═══ DATA FOR PROCESSING ═══
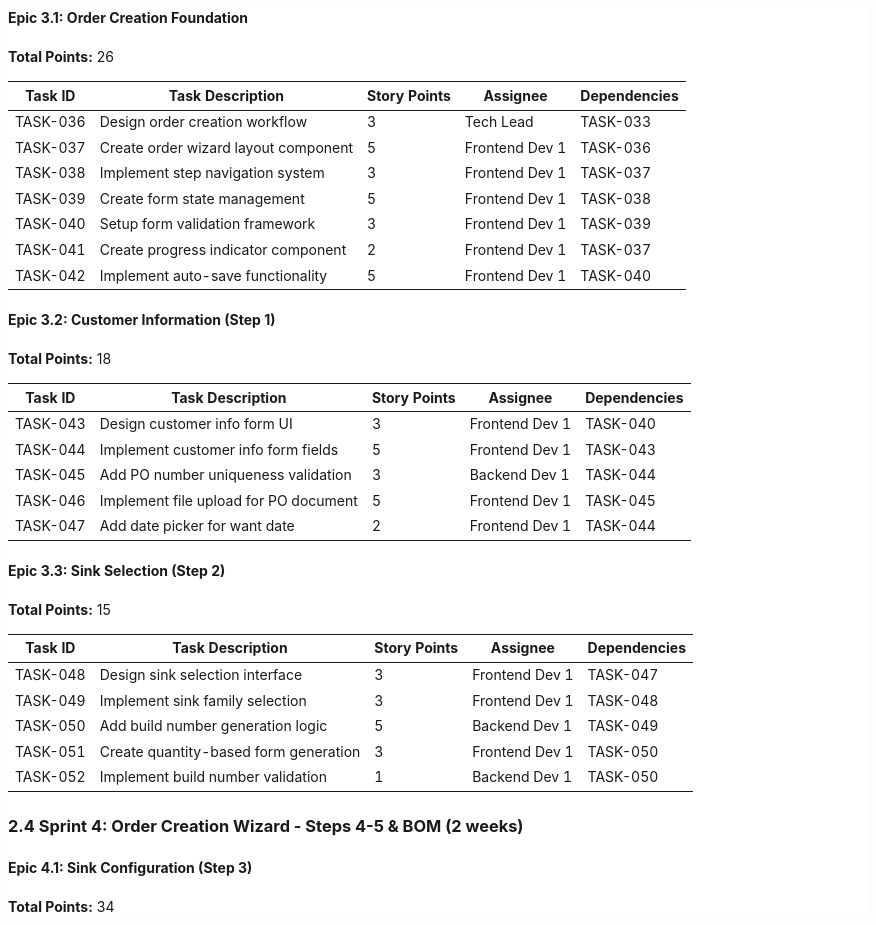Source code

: #### Epic 3.1: Order Creation Foundation
**Total Points:** 26

| Task ID | Task Description | Story Points | Assignee | Dependencies |
|---------|------------------|--------------|----------|--------------|
| TASK-036 | Design order creation workflow | 3 | Tech Lead | TASK-033 |
| TASK-037 | Create order wizard layout component | 5 | Frontend Dev 1 | TASK-036 |
| TASK-038 | Implement step navigation system | 3 | Frontend Dev 1 | TASK-037 |
| TASK-039 | Create form state management | 5 | Frontend Dev 1 | TASK-038 |
| TASK-040 | Setup form validation framework | 3 | Frontend Dev 1 | TASK-039 |
| TASK-041 | Create progress indicator component | 2 | Frontend Dev 1 | TASK-037 |
| TASK-042 | Implement auto-save functionality | 5 | Frontend Dev 1 | TASK-040 |

#### Epic 3.2: Customer Information (Step 1)
**Total Points:** 18

| Task ID | Task Description | Story Points | Assignee | Dependencies |
|---------|------------------|--------------|----------|--------------|
| TASK-043 | Design customer info form UI | 3 | Frontend Dev 1 | TASK-040 |
| TASK-044 | Implement customer info form fields | 5 | Frontend Dev 1 | TASK-043 |
| TASK-045 | Add PO number uniqueness validation | 3 | Backend Dev 1 | TASK-044 |
| TASK-046 | Implement file upload for PO document | 5 | Frontend Dev 1 | TASK-045 |
| TASK-047 | Add date picker for want date | 2 | Frontend Dev 1 | TASK-044 |

#### Epic 3.3: Sink Selection (Step 2)
**Total Points:** 15

| Task ID | Task Description | Story Points | Assignee | Dependencies |
|---------|------------------|--------------|----------|--------------|
| TASK-048 | Design sink selection interface | 3 | Frontend Dev 1 | TASK-047 |
| TASK-049 | Implement sink family selection | 3 | Frontend Dev 1 | TASK-048 |
| TASK-050 | Add build number generation logic | 5 | Backend Dev 1 | TASK-049 |
| TASK-051 | Create quantity-based form generation | 3 | Frontend Dev 1 | TASK-050 |
| TASK-052 | Implement build number validation | 1 | Backend Dev 1 | TASK-050 |

### 2.4 Sprint 4: Order Creation Wizard - Steps 4-5 & BOM (2 weeks)

#### Epic 4.1: Sink Configuration (Step 3)
**Total Points:** 34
═══
Pull out all lines of the data with the string "Points".

▸ RESULT
**Total Points:** 26
| Task ID | Task Description | Story Points | Assignee | Dependencies |
**Total Points:** 18
| Task ID | Task Description | Story Points | Assignee | Dependencies |
**Total Points:** 15
| Task ID | Task Description | Story Points | Assignee | Dependencies |
**Total Points:** 34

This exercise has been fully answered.